When you have multiple forms of an exam, it's critical that the forms be equivalent. That is, each form has to be statistically balanced to have the same degree of difficulty, even though not all items on the form are the same. Otherwise the test wouldn't be fair to all takers.

This means that if you want to give several alternate forms of a 50-question test to millions of kids across a state or a country, you're going to wind up writing thousands of items, many of which will be discarded because they do not accurately predict ability level.

This is extremely expensive and time-consuming. And it's a never-ending process because of the exposure problem and constantly changing curricula. Companies like Pearson manage item banks with millions of items whose statistical performance is monitored and are aged out over time.

That brings us to the second kind of customer: the average guy. The average guy thinks you can just jot down some questions and be done with it. That's probably true for teachers who know the kids in their class, where quizzes plus class participation plus daily homework provide a complete picture for the teacher to assign a grade. But you can't write a standardized test that way.

The problem with developing good exams, in my experience, is that people just don't want to pay for it. Their eyes glaze over as you explain that it'll require subject matter experts writing thousands of items, and months of testing and retesting the items' performance (you can't change a word of an item -- or even its formatting -- without affecting its stats), and analysis of the statistics, and careful construction of equivalent forms.  And then things like content balancing  (making sure subdisciplines of the exam subject matter aren't under- or overrepresented on a particular form) make the exam developer's job that much harder.

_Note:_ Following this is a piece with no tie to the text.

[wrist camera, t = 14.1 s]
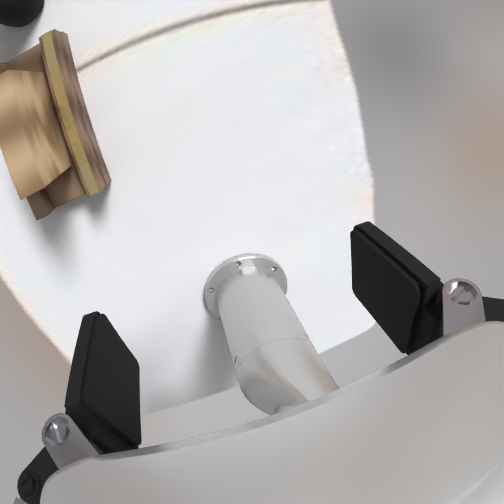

Not surprisingly, school districts are particularly concerned about costs and schedules. They never have enough money, and by the time the legislature appropriates it, the company that's supposed to develop and deliver the test may not have the time to do it right.

In my experience, corporate customers constantly changed their minds and added new requirements, but the schedule never changed. With state-wide tests and requirements coming from dozens of school districts, administrators and meddlesome politicians, the software developer in me would imagine the deadline at the end of the school year to be an all-consuming bottomless pit.

Thus, I'm sure that many of the problems Valerie Strauss cited with Pearson's performance are due to changes their customers demanded at the last minute, or customers skipping necessary quality control steps that they didn't want to pay for or have time for due to schedule constraints. From personal experience I'm absolutely certain that many of Pearson's alleged problems are really the fault of politicians, school boards, state education commissions and educators themselves.

I'm equally certain that many of the problems are due to sales guys who promised things Pearson didn't have, management who agreed to schedules their technical people told them outright were impossible, not to mention hardware problems, mistakes in coding and data entry, faulty statistical analysis, mismatching items and their statistics and/or answer keys, and simple cut/paste errors in item text.

Given the constantly shifting educational priorities and curricula, perennially tight school budgets and incessant political bickering I don't see how we'll ever be able to do large-scale standardized testing right, especially not with every state and local jurisdiction trying to reinvent the wheel themselves, and everyone insisting that we do it several times a year.

If we can't spend the time and the money to do standardized testing right, we shouldn't do it at all. With all due respect to my former colleagues, I think we should take the money out of the hands of companies like Pearson and put it back into the schools where it'll do the most good.

1 comment:

Juris Imprudent said...

Education is a responsibility that belongs to the states, not the feds. NCLB was a poorly conceived concept from the start.

No wonder that the two biggest advocates were W and the drunken senator from Massachussets.